■ **Exercise**: Reproduce verbatim everything in the material from the line containing "У компанії підключені" down to the line containing "1656). Події та", including both of those lines.

■ **Input data**:
========================================

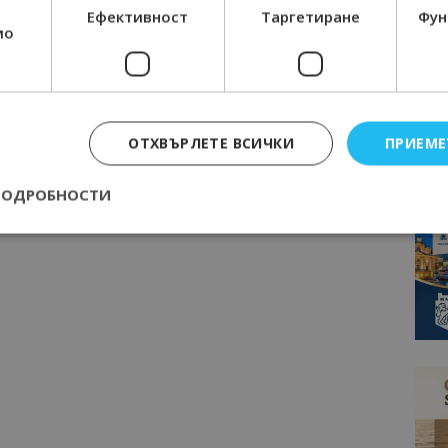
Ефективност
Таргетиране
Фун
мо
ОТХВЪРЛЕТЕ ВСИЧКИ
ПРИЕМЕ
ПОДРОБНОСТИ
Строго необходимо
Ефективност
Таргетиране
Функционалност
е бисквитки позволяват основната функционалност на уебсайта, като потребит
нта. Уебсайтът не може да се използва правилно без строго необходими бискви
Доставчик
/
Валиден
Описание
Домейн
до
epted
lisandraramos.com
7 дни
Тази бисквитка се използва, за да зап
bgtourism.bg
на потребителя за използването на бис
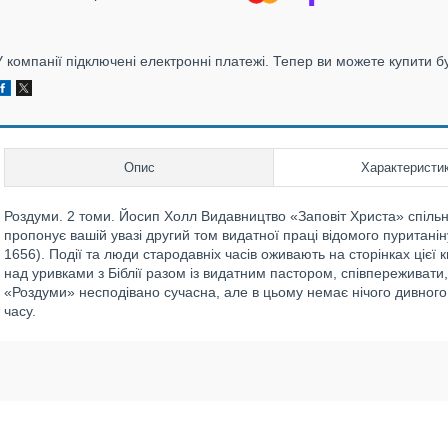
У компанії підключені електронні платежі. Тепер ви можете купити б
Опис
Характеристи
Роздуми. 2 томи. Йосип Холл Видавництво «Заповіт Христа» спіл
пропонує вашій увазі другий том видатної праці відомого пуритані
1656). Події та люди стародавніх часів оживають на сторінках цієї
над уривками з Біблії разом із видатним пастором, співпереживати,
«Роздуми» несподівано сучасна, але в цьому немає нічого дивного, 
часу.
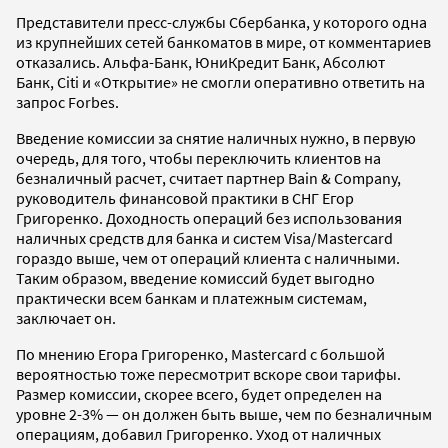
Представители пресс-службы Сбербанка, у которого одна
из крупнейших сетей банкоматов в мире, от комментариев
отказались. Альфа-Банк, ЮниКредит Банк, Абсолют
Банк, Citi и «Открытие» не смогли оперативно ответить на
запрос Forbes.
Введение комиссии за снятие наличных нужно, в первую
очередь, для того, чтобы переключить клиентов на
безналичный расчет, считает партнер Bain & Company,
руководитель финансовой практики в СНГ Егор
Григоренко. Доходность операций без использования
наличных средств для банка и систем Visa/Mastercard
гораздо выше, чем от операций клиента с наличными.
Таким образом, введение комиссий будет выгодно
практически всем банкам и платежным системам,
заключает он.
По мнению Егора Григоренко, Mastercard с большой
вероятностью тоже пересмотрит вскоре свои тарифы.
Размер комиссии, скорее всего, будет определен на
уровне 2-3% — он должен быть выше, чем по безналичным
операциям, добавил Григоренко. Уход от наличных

========================================

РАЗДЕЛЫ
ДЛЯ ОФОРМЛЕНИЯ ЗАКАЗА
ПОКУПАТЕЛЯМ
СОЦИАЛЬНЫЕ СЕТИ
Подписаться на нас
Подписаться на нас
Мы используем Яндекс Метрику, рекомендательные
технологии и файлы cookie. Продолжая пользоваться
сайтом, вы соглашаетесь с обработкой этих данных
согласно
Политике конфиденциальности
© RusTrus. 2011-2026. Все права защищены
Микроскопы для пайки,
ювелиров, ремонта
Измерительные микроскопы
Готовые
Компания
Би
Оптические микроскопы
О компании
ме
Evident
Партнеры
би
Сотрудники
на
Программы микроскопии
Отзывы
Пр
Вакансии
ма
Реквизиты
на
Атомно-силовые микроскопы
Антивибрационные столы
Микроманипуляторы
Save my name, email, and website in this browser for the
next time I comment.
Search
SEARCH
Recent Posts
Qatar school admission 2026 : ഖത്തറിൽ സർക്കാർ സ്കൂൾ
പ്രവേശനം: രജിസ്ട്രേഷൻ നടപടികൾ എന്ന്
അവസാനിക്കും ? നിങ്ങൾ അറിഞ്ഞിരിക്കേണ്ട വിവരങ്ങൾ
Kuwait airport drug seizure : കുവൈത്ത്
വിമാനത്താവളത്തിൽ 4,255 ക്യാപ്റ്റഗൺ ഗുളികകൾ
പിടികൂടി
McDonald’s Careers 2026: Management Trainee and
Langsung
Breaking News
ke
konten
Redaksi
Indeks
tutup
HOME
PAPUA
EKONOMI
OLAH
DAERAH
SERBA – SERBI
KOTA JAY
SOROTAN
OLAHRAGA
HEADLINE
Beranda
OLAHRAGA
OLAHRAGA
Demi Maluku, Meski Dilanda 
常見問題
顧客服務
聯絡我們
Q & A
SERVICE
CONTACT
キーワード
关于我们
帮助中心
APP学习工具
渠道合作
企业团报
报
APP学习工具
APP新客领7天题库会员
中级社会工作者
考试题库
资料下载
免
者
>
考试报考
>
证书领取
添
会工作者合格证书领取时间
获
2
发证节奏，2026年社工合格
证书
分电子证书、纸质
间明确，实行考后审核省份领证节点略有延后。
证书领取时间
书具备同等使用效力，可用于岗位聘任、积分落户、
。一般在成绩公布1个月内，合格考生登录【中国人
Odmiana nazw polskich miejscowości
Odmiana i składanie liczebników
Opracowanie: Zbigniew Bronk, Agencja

========================================

■ **Answer for this exercise**:
У компанії підключені електронні платежі. Тепер ви можете купити б
Опис
Характеристи
Роздуми. 2 томи. Йосип Холл Видавництво «Заповіт Христа» спіл
пропонує вашій увазі другий том видатної праці відомого пуритані
1656). Події та люди стародавніх часів оживають на сторінках цієї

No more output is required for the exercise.